Reputation: 31
I am creating a spark scala code in which I am reading a continuous stream from MQTT server. I am running my job in yarn cluster mode. I want to save and append this stream in a single text file in HDFS.
I will be receiving stream of data after every 1 second.

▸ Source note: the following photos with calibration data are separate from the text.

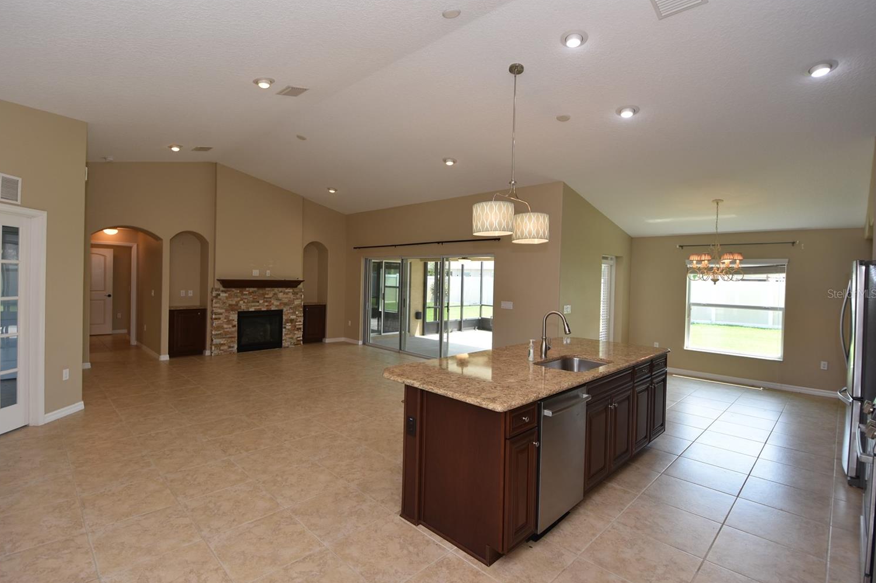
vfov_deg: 73.7
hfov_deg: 96.6
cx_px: 412
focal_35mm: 16
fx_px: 389
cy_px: 294
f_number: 4.5
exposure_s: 1/80
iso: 200
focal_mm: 10
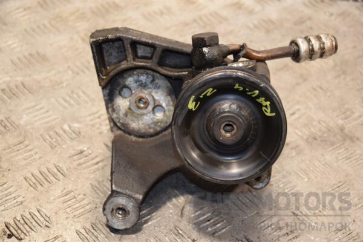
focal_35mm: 99
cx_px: 182
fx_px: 998
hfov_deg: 20.6
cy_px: 121
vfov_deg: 13.8
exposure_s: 1/100
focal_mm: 66
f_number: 5.3
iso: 800
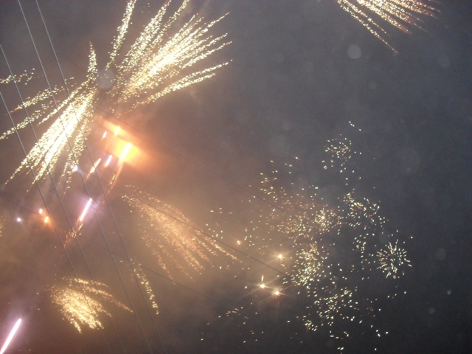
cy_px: 177
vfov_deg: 40.7
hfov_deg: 52.6
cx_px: 236
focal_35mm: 35
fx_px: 477
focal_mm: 6.3
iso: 320
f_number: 3.2
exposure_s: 1/45
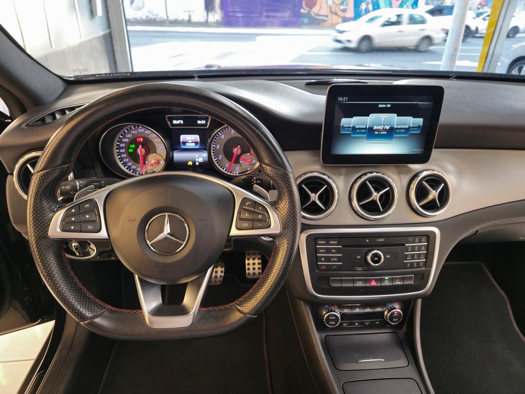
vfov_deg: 58.9
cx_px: 262
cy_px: 197
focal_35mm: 23
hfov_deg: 73.9
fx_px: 349
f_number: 1.7
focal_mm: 6.3
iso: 200
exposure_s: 1/50
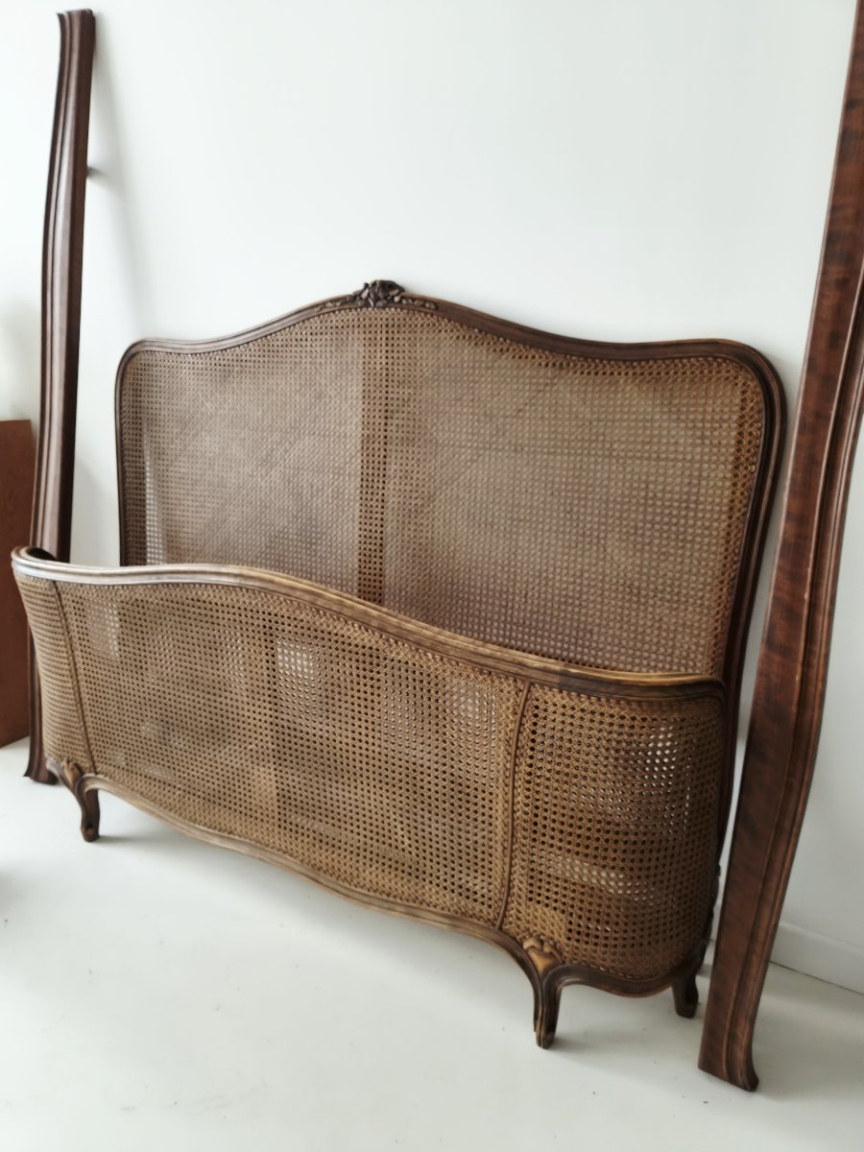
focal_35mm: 23
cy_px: 576
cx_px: 432
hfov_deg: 58.9
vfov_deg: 73.9
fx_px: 765
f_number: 1.8
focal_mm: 5.4
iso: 125
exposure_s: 1/180
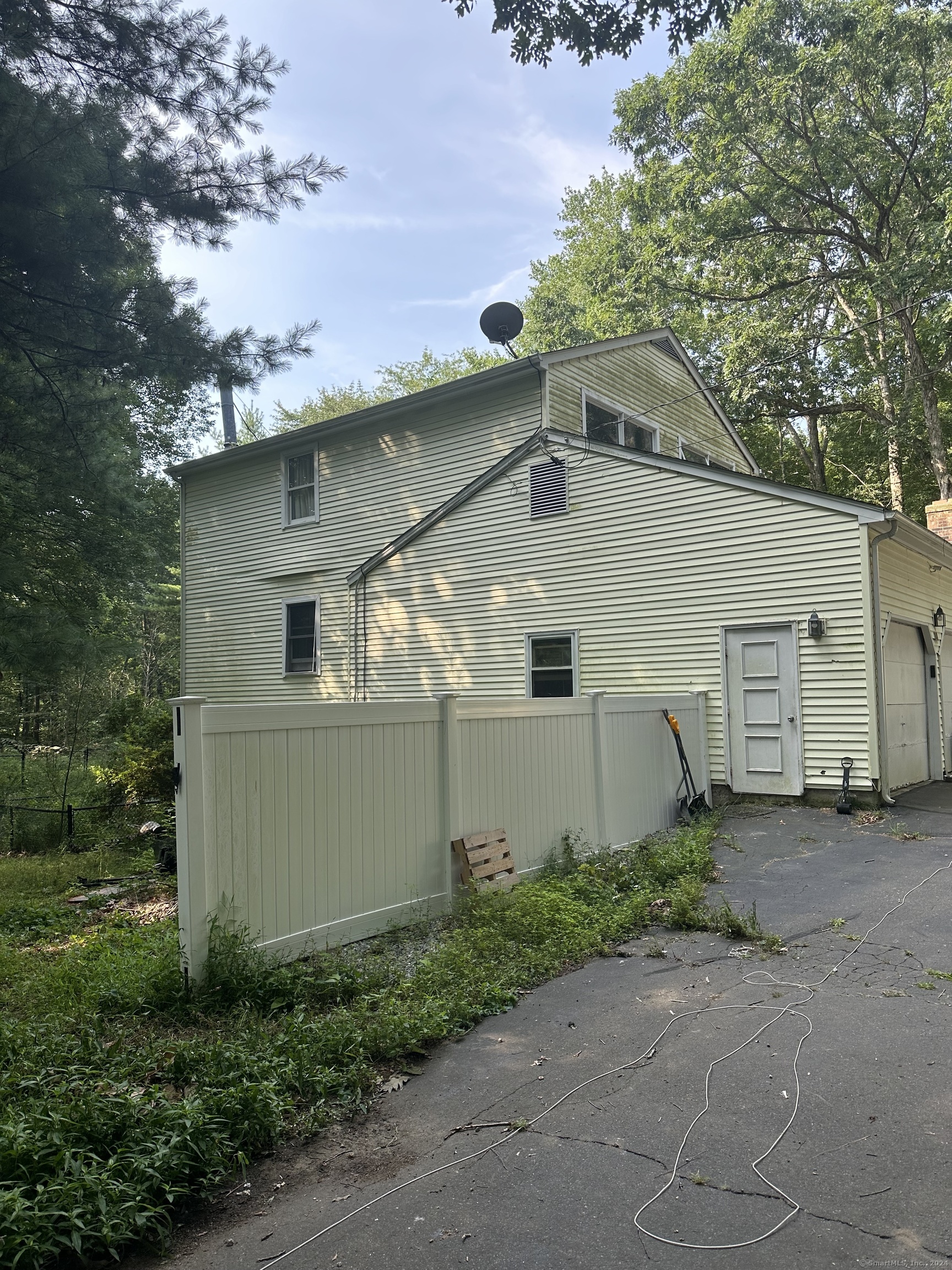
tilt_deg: +4.1
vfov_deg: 71.6
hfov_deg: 56.8
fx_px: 880
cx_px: 476
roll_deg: +1.0
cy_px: 635
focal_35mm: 24
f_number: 1.78
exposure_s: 1/740
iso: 80
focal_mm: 6.86
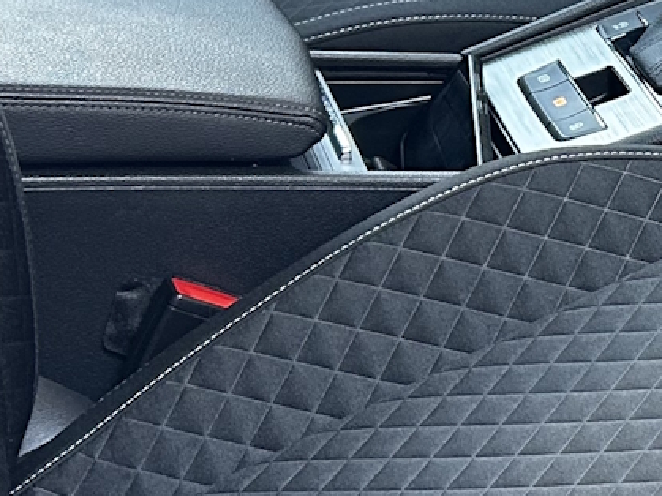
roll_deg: +0.6
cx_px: 787
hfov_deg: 15.2
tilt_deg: -22.3
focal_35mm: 125
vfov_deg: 11.7
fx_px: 2390
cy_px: 3
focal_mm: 5.7
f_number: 1.5
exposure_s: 1/121
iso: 125
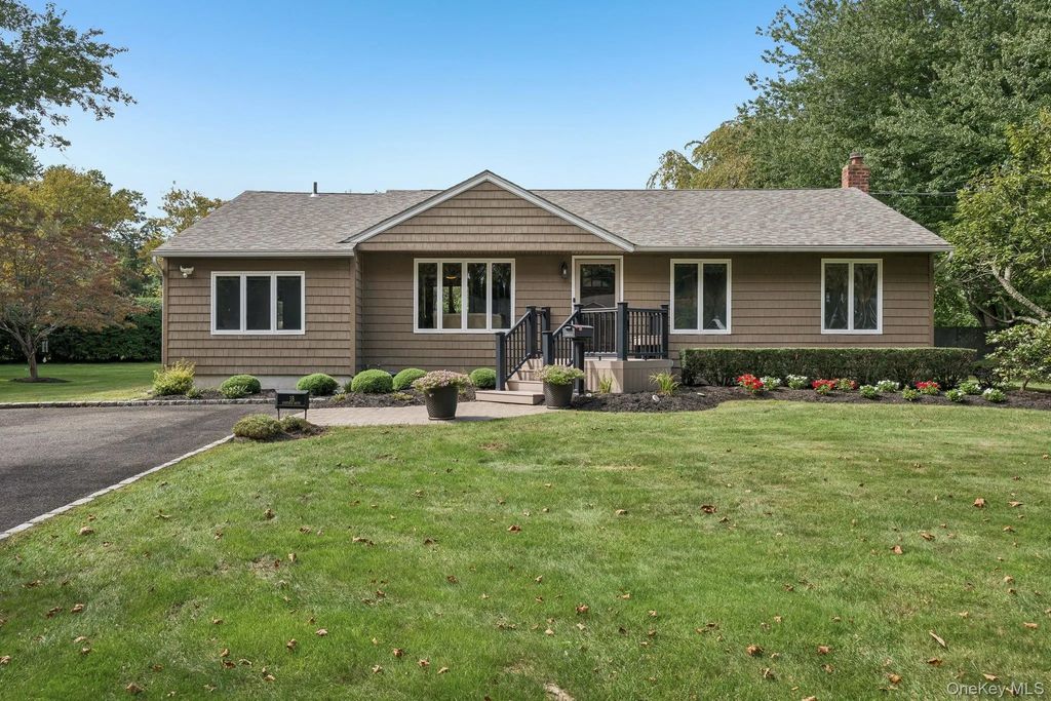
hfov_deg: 65.5
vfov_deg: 46.4
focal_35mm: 28
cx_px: 526
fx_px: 818
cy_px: 350
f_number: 9
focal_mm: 28
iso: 160
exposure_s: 1/160
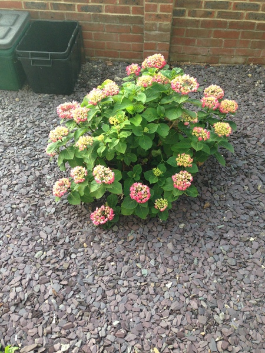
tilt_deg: -49.1
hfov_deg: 42.9
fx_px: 337
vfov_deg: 55.4
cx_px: 132
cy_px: 176
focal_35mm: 33
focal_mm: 4.12
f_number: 2.4
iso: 80
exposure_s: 1/120
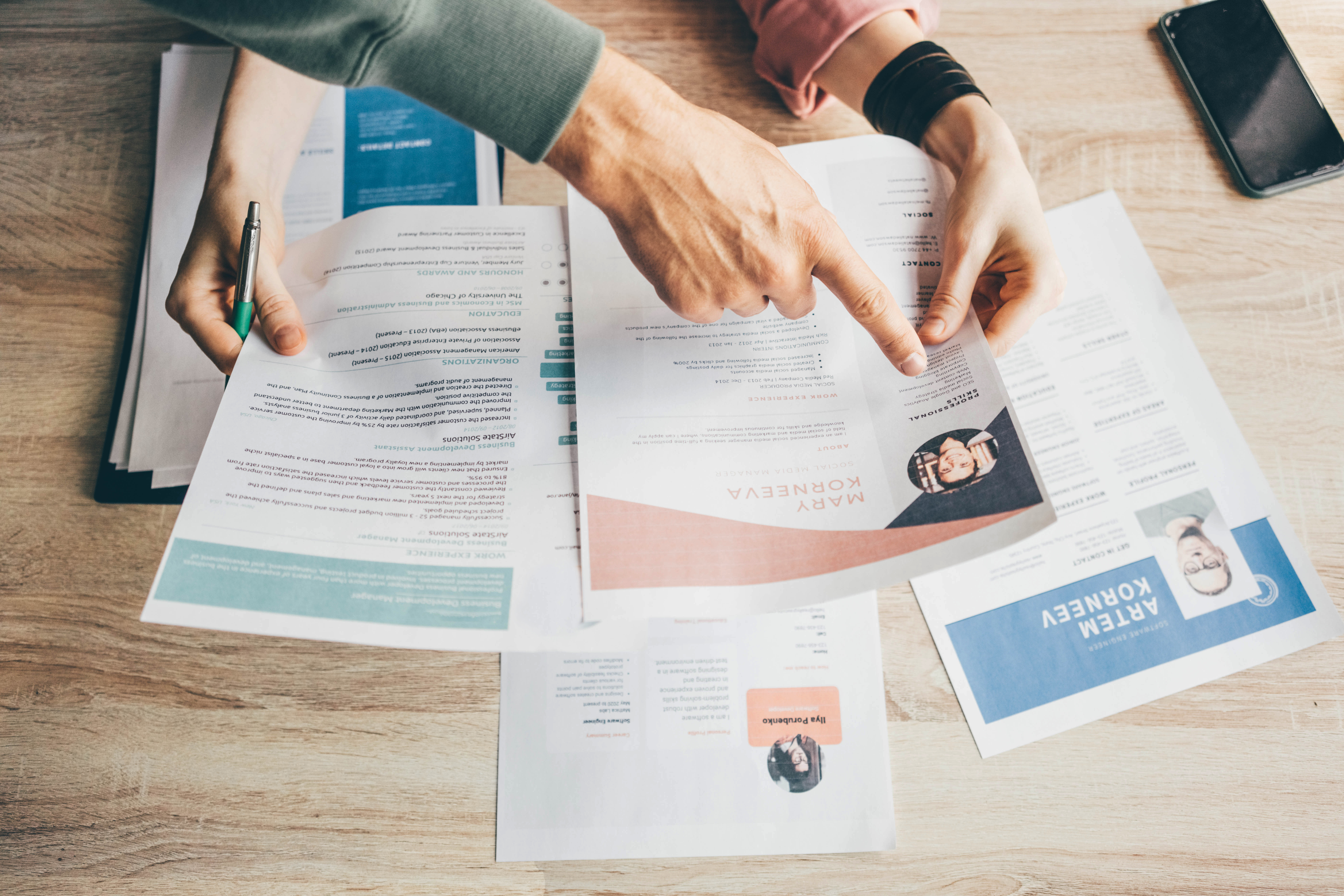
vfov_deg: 37.9
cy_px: 448
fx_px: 1307
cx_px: 672
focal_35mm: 35
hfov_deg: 54.4
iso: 800
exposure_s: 1/400
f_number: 2.8
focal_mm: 35
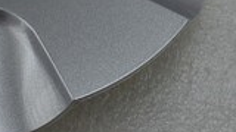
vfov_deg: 6.3
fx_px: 1183
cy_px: -76
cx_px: -32
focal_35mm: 189
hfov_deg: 11.2
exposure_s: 1/100
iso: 400
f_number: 9
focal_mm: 30
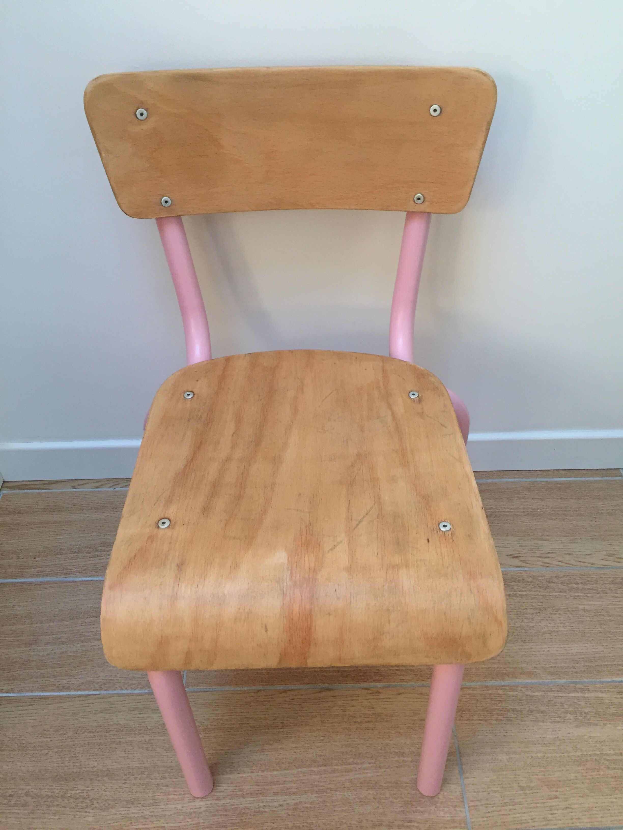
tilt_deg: -43.1
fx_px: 696
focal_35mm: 29
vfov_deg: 61.7
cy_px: 415
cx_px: 312
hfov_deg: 48.2
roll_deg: +1.0
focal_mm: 4.15
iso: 125
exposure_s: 1/33
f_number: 2.2
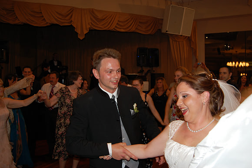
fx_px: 210
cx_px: 126
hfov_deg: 62.0
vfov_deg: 43.6
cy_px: 84
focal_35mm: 30
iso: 400
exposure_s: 1/60
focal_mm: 20
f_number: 3.8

So I need this data to be appended in single text file in HDFS.
Can any one help.
Upvotes: 3
Views: 10731
Reputation: 293
@Amrutha J Raj
rdd.toDF("value").coalesce(1).write.mode(SaveMode.Append).json("C:/data/spark/")
This means, RDD
will convert to DF
and we have used coalesce(1)
so it will have only one file if you wont use that then spark may generate multiple files so with this it will restrict to only one and our write mode is Append so it will be appending to the existing file and inn json format.
Upvotes: 1
Reputation: 1636
Use data frame and use mode Append This will append the data every time new record comes.
val sqlContext = new org.apache.spark.sql.SQLContext(context)
import sqlContext.implicits._
stream.map(_.value).foreachRDD(rdd => {
rdd.foreach(println)
if (!rdd.isEmpty()) {
rdd.toDF("value").coalesce(1).write.mode(SaveMode.Append).save("C:/data/spark/")
// rdd.saveAsTextFile("C:/data/spark/")
}
})
Upvotes: 2